Chicken broth and button mushrooms

Two meals, both involving homemade chicken broth and sliced button mushrooms. One turned out uninteresting, the other flavorful. It's amazing how you can cook with the same ingredients and arrive at totally different outcomes: it's sort of the antithesis of convergent evolution.

First, the unassuming meal. I made jasmine rice according to the instructions on the package, just substituting chicken broth for water. In addition, I scattered sliced button mushrooms on top of the rice, along with fresh rosemary and sage. I hoped this would lead to a flavorful rice along the lines of pilaf. What I got was bland rice (apart from the moments when I bit down on rosemary or sage). The chicken broth and the aroma of jasmine rice cancelled each other out. Forgetting the lesson I had previously learned from a bland pilaf, I didn't add salt as a pick-me-up. On the other hand, button mushrooms are considered a bland-flavored mushroom. What does it say about this dish if the button mushrooms were one of the most strongly-flavored components? They were steamed on top of the rice, and the steaming brought out every nuance of flavor.

Another night, another dinner. This time, I decided to have a pork chop with miso sauce and pasta on the side. Mark Bittman's "Pork Cutlet with Miso-Red Wine Sauce" recipe (from The Minimalist Cooks Dinner) has become a go-to recipe for me. The recipe is simple, which means that it's easily adapted to different ingredients. I've cooked it with pork and chicken, different varietals of red wine, red and white miso, sherry and, now, chicken broth.

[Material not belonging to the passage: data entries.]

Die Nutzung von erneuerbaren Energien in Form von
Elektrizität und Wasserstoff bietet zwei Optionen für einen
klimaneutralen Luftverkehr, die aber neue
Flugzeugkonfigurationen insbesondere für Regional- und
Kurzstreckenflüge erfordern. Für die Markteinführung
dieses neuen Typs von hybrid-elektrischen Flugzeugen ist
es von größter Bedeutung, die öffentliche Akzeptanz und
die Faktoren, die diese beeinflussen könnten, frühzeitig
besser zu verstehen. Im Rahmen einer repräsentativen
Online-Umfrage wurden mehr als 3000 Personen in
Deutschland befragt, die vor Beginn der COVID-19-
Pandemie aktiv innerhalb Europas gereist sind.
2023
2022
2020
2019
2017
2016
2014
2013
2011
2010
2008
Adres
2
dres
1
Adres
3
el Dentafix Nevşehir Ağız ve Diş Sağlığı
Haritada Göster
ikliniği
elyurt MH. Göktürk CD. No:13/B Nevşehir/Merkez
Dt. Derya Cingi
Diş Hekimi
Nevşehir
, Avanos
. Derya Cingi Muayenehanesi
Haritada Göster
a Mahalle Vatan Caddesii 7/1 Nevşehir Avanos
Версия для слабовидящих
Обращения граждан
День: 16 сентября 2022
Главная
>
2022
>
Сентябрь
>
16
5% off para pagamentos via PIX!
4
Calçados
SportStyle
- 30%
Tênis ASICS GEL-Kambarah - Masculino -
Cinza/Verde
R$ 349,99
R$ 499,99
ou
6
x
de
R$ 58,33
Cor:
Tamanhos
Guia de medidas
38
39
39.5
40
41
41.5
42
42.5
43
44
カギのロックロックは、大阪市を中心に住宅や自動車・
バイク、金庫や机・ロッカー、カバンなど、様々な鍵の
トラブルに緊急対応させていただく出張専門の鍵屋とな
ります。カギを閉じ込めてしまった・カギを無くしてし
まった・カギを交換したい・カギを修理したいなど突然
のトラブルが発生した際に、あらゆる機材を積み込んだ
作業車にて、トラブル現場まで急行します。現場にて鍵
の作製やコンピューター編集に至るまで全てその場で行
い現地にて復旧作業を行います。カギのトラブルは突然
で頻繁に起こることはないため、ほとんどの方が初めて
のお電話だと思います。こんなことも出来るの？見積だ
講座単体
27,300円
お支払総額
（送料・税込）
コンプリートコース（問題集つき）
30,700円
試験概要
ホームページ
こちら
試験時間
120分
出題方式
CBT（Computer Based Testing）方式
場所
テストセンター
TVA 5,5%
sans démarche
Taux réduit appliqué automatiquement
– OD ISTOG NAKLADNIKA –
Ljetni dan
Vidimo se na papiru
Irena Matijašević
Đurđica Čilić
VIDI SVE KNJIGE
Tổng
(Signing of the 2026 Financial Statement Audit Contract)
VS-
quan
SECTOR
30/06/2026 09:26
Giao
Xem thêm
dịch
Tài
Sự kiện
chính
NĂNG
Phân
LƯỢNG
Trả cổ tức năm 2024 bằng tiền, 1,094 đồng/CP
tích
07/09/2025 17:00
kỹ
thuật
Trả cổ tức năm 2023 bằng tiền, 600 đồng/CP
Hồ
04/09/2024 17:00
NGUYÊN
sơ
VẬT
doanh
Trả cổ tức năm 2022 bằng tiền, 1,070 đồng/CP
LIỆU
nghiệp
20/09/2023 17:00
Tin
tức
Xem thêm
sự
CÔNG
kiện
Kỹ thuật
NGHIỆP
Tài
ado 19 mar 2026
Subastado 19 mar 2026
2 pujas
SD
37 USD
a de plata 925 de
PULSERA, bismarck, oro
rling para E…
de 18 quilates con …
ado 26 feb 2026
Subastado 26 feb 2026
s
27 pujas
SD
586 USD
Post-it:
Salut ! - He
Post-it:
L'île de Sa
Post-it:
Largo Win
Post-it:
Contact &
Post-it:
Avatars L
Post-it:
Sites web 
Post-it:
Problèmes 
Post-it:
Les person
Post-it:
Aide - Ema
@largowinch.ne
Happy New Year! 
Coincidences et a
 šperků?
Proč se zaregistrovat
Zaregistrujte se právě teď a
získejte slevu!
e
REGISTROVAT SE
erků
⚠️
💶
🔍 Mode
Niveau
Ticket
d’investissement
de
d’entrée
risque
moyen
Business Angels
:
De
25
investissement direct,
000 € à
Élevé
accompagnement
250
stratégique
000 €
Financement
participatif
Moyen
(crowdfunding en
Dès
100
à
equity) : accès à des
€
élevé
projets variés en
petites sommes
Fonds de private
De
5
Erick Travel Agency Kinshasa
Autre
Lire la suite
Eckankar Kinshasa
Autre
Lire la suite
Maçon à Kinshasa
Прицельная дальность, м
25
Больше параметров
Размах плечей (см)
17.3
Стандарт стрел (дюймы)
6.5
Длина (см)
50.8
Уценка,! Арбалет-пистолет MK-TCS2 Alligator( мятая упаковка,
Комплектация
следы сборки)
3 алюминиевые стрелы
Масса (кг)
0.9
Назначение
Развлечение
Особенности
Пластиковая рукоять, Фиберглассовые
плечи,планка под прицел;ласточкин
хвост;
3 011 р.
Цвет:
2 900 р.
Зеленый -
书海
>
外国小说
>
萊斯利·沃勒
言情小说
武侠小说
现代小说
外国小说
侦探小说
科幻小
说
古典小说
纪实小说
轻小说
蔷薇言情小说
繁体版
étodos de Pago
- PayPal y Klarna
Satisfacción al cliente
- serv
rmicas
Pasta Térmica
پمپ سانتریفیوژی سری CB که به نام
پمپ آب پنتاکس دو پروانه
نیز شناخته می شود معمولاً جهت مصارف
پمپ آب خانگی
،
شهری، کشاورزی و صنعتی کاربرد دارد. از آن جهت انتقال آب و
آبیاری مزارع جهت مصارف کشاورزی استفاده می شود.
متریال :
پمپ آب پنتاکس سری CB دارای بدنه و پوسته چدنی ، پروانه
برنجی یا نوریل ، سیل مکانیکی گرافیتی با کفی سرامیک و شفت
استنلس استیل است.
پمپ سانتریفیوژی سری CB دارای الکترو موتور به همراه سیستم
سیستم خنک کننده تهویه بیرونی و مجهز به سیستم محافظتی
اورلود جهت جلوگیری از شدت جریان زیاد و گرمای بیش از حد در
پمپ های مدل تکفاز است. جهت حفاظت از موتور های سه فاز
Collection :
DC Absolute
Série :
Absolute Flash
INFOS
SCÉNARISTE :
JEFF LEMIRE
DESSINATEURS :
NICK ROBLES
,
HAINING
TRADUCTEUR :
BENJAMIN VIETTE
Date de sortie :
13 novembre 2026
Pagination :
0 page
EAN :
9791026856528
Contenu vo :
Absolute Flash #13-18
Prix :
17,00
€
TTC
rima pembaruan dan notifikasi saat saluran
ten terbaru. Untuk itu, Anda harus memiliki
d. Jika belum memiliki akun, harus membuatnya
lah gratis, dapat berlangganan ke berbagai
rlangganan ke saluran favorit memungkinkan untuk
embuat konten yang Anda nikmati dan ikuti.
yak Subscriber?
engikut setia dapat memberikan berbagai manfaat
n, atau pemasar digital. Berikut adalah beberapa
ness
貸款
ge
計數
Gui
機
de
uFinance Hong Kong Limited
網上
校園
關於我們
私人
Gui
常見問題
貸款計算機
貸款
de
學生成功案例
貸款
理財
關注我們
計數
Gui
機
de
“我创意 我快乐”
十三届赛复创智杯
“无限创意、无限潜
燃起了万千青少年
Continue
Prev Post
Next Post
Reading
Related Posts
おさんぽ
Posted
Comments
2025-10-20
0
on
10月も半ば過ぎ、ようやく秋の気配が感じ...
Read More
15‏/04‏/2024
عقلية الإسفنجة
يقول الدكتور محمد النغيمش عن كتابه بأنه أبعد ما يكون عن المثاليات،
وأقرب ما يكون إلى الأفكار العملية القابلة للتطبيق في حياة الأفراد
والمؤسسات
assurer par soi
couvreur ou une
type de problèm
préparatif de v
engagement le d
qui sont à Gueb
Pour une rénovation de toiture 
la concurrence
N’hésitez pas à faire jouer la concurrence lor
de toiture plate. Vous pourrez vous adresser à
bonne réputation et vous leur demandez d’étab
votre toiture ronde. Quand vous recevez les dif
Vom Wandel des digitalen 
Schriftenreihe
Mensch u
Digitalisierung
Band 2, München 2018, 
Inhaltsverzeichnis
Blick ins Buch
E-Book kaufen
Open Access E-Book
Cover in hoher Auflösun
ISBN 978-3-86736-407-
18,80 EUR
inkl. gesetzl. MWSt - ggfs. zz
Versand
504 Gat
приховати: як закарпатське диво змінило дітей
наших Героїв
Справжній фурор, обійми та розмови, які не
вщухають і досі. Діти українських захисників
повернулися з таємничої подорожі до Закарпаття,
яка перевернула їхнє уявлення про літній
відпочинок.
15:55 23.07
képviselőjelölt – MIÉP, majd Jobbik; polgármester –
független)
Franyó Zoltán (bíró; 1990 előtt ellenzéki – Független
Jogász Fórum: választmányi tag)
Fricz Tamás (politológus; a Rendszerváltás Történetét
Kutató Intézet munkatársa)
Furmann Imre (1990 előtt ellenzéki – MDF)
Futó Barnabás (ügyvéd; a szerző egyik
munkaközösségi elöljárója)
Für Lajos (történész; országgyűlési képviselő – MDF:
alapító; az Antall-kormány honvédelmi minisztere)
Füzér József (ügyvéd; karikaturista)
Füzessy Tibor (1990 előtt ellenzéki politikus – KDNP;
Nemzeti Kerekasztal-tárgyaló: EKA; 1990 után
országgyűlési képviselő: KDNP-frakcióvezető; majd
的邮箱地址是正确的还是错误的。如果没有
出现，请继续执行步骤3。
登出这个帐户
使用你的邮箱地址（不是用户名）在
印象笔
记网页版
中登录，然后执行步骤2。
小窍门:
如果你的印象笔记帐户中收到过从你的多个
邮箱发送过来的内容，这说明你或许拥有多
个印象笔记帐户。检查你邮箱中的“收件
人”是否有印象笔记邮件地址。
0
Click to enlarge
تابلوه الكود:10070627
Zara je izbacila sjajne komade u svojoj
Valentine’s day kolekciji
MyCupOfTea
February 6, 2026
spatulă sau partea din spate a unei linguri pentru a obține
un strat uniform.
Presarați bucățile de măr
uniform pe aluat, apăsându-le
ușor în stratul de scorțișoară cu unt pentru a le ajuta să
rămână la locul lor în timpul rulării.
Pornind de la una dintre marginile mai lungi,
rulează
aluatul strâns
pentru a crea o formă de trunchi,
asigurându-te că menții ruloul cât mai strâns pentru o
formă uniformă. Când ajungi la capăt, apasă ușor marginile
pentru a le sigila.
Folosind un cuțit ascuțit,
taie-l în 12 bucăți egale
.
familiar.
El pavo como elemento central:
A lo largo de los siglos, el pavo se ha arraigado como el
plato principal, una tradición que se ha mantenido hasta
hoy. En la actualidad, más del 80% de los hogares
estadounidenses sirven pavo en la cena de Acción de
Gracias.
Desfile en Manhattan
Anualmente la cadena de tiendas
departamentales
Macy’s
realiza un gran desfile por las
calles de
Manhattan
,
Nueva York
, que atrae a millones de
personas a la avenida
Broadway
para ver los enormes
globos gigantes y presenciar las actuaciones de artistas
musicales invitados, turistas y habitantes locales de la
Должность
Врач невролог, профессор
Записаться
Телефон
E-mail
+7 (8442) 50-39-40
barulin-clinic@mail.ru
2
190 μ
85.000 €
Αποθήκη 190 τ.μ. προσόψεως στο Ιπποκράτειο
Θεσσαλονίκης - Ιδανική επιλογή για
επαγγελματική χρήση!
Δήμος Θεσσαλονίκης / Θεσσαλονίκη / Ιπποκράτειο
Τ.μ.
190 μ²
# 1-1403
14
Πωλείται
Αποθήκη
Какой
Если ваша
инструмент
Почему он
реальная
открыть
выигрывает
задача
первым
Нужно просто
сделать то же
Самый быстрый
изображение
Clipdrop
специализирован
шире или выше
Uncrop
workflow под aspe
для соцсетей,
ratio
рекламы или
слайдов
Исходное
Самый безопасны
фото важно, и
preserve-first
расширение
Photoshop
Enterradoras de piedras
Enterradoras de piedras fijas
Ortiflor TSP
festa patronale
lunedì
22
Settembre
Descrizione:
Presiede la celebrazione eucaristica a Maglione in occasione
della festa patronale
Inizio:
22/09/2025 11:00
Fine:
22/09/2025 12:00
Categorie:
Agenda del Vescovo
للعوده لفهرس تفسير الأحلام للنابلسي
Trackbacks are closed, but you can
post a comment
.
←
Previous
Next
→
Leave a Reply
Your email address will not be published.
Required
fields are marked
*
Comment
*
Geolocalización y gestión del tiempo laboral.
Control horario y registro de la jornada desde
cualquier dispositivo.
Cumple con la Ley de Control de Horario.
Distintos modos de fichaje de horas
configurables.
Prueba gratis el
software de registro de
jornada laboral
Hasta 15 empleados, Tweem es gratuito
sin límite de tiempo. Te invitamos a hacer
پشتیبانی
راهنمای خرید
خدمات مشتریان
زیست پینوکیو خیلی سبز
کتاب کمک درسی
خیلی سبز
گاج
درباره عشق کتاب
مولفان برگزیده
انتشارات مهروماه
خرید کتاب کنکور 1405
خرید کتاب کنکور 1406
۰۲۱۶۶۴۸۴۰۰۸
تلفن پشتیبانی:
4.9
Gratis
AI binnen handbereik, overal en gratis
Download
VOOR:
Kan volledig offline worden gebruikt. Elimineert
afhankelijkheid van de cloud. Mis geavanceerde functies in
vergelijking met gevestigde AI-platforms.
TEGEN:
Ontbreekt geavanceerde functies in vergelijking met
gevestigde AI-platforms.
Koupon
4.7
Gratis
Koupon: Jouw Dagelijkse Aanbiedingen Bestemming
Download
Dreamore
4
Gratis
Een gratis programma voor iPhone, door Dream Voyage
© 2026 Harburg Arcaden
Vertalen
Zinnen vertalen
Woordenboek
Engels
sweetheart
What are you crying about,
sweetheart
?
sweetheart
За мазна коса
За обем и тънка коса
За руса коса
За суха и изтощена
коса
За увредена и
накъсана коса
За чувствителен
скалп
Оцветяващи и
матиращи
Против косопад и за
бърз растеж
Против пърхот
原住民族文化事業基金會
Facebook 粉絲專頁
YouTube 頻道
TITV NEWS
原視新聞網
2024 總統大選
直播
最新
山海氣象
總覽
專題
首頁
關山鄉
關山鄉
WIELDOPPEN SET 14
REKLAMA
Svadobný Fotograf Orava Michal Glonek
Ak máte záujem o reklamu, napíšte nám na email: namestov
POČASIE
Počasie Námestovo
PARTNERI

Fresh from the chicken-broth rice debacle, I worried that the sauce for the pork chop would be uninteresting. Luckily, I was wrong. Perhaps the process of cooking down the sauce by half before adding the miso helped. Even before the miso was added, the sauce tasted deep and savory, almost like a beef broth. The miso added (as is its wont) a further layer of winy complexity to the sauce. The mushrooms took on the flavors of the sauce, then concentrated them further. My only knock against this incarnation of the miso sauce is that it was a little too salty, probably because I seasoned the pork chop with salt and pepper before searing it in the skillet. That's easily corrected. Once the sauce was done, I poured it over the pork chop and a pile of spinach fettuccini on the side. It vanished shortly after it hit the plate.